● **AIM OF THE TASK**
All records below are to be repeated precisely, with nothing added.

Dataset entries
════════════════════
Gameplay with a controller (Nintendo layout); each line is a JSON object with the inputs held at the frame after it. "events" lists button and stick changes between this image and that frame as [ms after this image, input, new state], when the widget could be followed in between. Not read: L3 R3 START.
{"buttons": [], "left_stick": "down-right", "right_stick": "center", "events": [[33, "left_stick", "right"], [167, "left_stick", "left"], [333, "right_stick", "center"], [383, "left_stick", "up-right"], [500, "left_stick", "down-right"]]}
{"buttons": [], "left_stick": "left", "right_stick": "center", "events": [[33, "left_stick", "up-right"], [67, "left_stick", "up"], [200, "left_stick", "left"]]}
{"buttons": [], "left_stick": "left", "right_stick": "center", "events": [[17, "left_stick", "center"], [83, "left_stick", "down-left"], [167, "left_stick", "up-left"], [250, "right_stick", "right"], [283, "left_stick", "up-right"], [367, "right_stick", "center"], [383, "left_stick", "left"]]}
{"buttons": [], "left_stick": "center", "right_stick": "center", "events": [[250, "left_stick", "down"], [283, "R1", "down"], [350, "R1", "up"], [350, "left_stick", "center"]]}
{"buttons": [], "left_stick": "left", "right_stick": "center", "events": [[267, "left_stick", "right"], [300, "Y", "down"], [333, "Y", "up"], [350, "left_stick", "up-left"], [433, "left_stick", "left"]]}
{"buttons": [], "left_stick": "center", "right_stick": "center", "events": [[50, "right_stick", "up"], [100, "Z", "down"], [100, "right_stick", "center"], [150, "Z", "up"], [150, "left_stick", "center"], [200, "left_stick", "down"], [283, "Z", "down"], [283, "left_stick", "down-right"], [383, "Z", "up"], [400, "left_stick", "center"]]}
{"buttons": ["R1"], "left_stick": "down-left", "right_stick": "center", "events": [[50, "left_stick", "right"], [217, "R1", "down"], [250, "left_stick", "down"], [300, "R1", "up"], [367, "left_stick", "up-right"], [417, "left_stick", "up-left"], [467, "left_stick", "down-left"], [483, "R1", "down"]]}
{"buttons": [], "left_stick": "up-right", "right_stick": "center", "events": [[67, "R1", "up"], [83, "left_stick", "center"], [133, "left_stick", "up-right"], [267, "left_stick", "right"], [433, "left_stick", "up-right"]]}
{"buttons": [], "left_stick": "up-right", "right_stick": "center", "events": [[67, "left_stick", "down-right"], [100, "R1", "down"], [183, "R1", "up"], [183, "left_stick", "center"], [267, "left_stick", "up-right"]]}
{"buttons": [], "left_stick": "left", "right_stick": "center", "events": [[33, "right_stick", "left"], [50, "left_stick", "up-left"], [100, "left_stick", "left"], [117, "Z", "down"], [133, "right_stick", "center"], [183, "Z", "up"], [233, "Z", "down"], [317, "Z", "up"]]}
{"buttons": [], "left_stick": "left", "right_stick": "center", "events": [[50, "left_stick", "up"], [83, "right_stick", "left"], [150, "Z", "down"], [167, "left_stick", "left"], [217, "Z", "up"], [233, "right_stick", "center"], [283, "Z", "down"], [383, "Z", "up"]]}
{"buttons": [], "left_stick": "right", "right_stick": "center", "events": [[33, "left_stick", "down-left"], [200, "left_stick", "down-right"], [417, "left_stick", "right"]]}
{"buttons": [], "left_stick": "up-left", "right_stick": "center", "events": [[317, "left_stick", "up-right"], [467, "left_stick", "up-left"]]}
════════════════════
● **PROBLEM SOLUTION**
Gameplay with a controller (Nintendo layout); each line is a JSON object with the inputs held at the frame after it. "events" lists button and stick changes between this image and that frame as [ms after this image, input, new state], when the widget could be followed in between. Not read: L3 R3 START.
{"buttons": [], "left_stick": "down-right", "right_stick": "center", "events": [[33, "left_stick", "right"], [167, "left_stick", "left"], [333, "right_stick", "center"], [383, "left_stick", "up-right"], [500, "left_stick", "down-right"]]}
{"buttons": [], "left_stick": "left", "right_stick": "center", "events": [[33, "left_stick", "up-right"], [67, "left_stick", "up"], [200, "left_stick", "left"]]}
{"buttons": [], "left_stick": "left", "right_stick": "center", "events": [[17, "left_stick", "center"], [83, "left_stick", "down-left"], [167, "left_stick", "up-left"], [250, "right_stick", "right"], [283, "left_stick", "up-right"], [367, "right_stick", "center"], [383, "left_stick", "left"]]}
{"buttons": [], "left_stick": "center", "right_stick": "center", "events": [[250, "left_stick", "down"], [283, "R1", "down"], [350, "R1", "up"], [350, "left_stick", "center"]]}
{"buttons": [], "left_stick": "left", "right_stick": "center", "events": [[267, "left_stick", "right"], [300, "Y", "down"], [333, "Y", "up"], [350, "left_stick", "up-left"], [433, "left_stick", "left"]]}
{"buttons": [], "left_stick": "center", "right_stick": "center", "events": [[50, "right_stick", "up"], [100, "Z", "down"], [100, "right_stick", "center"], [150, "Z", "up"], [150, "left_stick", "center"], [200, "left_stick", "down"], [283, "Z", "down"], [283, "left_stick", "down-right"], [383, "Z", "up"], [400, "left_stick", "center"]]}
{"buttons": ["R1"], "left_stick": "down-left", "right_stick": "center", "events": [[50, "left_stick", "right"], [217, "R1", "down"], [250, "left_stick", "down"], [300, "R1", "up"], [367, "left_stick", "up-right"], [417, "left_stick", "up-left"], [467, "left_stick", "down-left"], [483, "R1", "down"]]}
{"buttons": [], "left_stick": "up-right", "right_stick": "center", "events": [[67, "R1", "up"], [83, "left_stick", "center"], [133, "left_stick", "up-right"], [267, "left_stick", "right"], [433, "left_stick", "up-right"]]}
{"buttons": [], "left_stick": "up-right", "right_stick": "center", "events": [[67, "left_stick", "down-right"], [100, "R1", "down"], [183, "R1", "up"], [183, "left_stick", "center"], [267, "left_stick", "up-right"]]}
{"buttons": [], "left_stick": "left", "right_stick": "center", "events": [[33, "right_stick", "left"], [50, "left_stick", "up-left"], [100, "left_stick", "left"], [117, "Z", "down"], [133, "right_stick", "center"], [183, "Z", "up"], [233, "Z", "down"], [317, "Z", "up"]]}
{"buttons": [], "left_stick": "left", "right_stick": "center", "events": [[50, "left_stick", "up"], [83, "right_stick", "left"], [150, "Z", "down"], [167, "left_stick", "left"], [217, "Z", "up"], [233, "right_stick", "center"], [283, "Z", "down"], [383, "Z", "up"]]}
{"buttons": [], "left_stick": "right", "right_stick": "center", "events": [[33, "left_stick", "down-left"], [200, "left_stick", "down-right"], [417, "left_stick", "right"]]}
{"buttons": [], "left_stick": "up-left", "right_stick": "center", "events": [[317, "left_stick", "up-right"], [467, "left_stick", "up-left"]]}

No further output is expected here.